> **EXERCISE INSTRUCTIONS**
1 > In the commentary on equitable genetics care, what share of cancer-related genome-wide association studies focus on European populations?
2 > Output the part of the commentary on equitable genetics care between "To advance equitable" and "to address barriers.", inclusive.

> **TEXT PASSAGE**
:::::

Published in final edited form as: Clin Gastroenterol Hepatol. 2023 Jan;21(1):3–7. doi: 10.1016/j.cgh.2022.10.025

Barriers and Facilitators to Genetic Education, Risk Assessment, and Testing: Considerations on Advancing Equitable Genetics Care

NICOLETTE JULIANA RODRIGUEZ 1, CHARITÉ RICKER 2, ELENA M STOFFEL 3, SAPNA SYNGAL 4
PMCID: PMC10609510  NIHMSID: NIHMS1937406  PMID: 36549838

Genetic education, risk assessment, and testing can save lives by facilitating the identification of pathogenic germline variants (PGVs) in cancer-susceptibility genes. PGVs are identified in approximately 13% of cancer diagnoses across all tumor types in the United States.1 Although PGVs in genes associated with cancer predisposition occur in individuals of all racial/ethnic backgrounds, 67% of cancer-related genome-wide association studies focus on European populations.2

To advance equitable genetics care, we must understand the barriers and facilitators (Figure 1) to accessing genetics evaluation among historically marginalized racial/ethnic populations. This commentary focuses primarily on Black and Latino/a/x populations, however, similar issues regarding access to cancer genetics care and prevention exist in Asian and American Indian/Alaskan Native communities, for which data also are limited. We describe individual-, provider-, and system-level barriers to equitable genetics care and identify potential strategies to address barriers.

:::::

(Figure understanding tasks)
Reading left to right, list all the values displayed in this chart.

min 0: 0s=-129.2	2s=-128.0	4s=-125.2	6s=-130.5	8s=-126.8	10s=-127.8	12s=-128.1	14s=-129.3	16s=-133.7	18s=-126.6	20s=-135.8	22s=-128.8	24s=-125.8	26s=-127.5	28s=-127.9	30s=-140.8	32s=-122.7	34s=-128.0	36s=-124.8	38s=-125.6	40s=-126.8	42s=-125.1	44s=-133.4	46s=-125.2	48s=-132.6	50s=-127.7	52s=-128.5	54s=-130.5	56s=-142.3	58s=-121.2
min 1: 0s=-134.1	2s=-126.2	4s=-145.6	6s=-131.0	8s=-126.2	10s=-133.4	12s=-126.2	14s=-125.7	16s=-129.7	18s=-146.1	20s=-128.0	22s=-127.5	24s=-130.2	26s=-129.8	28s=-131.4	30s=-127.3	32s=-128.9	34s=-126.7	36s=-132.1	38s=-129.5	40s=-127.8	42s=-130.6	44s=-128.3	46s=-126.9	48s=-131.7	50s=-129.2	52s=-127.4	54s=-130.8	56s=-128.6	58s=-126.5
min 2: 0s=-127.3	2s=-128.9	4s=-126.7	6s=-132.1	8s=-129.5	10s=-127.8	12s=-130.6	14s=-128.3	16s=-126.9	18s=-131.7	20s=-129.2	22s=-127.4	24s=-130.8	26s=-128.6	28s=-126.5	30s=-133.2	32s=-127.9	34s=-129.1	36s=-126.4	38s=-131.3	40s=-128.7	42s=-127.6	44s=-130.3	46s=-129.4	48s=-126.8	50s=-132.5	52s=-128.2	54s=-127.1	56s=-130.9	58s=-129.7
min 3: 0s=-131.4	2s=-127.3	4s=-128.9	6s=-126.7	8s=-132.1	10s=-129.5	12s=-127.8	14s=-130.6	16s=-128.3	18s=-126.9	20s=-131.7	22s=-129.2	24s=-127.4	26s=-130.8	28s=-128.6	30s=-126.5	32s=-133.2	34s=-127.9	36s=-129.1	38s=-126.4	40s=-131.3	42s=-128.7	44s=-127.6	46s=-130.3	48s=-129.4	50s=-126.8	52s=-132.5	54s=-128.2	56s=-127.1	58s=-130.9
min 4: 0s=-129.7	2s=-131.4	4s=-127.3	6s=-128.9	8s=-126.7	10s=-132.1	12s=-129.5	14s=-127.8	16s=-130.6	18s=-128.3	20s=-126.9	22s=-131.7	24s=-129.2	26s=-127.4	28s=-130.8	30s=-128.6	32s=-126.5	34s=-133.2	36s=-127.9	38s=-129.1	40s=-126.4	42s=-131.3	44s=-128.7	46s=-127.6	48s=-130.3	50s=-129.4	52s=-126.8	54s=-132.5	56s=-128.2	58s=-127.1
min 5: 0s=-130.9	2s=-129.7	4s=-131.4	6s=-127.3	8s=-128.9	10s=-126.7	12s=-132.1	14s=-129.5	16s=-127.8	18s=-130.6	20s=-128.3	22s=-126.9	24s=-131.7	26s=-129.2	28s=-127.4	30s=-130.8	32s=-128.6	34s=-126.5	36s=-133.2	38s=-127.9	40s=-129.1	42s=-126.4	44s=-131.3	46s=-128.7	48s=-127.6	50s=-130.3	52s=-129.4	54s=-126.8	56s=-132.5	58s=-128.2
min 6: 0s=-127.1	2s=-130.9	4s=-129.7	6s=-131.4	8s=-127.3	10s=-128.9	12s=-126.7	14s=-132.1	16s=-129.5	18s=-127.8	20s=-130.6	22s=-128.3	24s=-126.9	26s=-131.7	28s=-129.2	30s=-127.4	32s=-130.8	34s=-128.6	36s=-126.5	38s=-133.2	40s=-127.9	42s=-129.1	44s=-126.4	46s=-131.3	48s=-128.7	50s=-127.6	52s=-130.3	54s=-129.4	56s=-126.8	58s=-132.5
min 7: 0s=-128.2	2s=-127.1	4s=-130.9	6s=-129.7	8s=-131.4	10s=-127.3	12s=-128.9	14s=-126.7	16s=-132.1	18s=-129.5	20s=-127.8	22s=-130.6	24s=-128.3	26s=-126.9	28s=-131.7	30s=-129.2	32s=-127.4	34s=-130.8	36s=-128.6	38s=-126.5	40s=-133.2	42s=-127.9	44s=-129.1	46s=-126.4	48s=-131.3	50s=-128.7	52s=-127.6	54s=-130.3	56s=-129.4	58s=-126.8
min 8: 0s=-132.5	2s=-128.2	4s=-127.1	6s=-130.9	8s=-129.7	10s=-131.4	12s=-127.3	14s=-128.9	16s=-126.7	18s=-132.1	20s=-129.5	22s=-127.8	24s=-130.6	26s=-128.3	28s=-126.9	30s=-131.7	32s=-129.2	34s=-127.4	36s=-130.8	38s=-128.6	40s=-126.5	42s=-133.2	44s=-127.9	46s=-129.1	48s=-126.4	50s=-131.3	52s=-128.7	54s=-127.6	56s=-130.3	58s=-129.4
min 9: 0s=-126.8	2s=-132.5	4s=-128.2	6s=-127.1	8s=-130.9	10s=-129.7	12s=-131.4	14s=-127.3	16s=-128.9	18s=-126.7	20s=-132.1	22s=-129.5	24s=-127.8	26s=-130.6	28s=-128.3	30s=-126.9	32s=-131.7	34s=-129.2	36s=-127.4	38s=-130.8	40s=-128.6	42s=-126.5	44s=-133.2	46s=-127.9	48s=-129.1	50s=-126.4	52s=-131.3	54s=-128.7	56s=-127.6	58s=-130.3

:::::

> **RESPONSES**
1 > 67%

2 >
To advance equitable genetics care, we must understand the barriers and facilitators (Figure 1) to accessing genetics evaluation among historically marginalized racial/ethnic populations. This commentary focuses primarily on Black and Latino/a/x populations, however, similar issues regarding access to cancer genetics care and prevention exist in Asian and American Indian/Alaskan Native communities, for which data also are limited. We describe individual-, provider-, and system-level barriers to equitable genetics care and identify potential strategies to address barriers.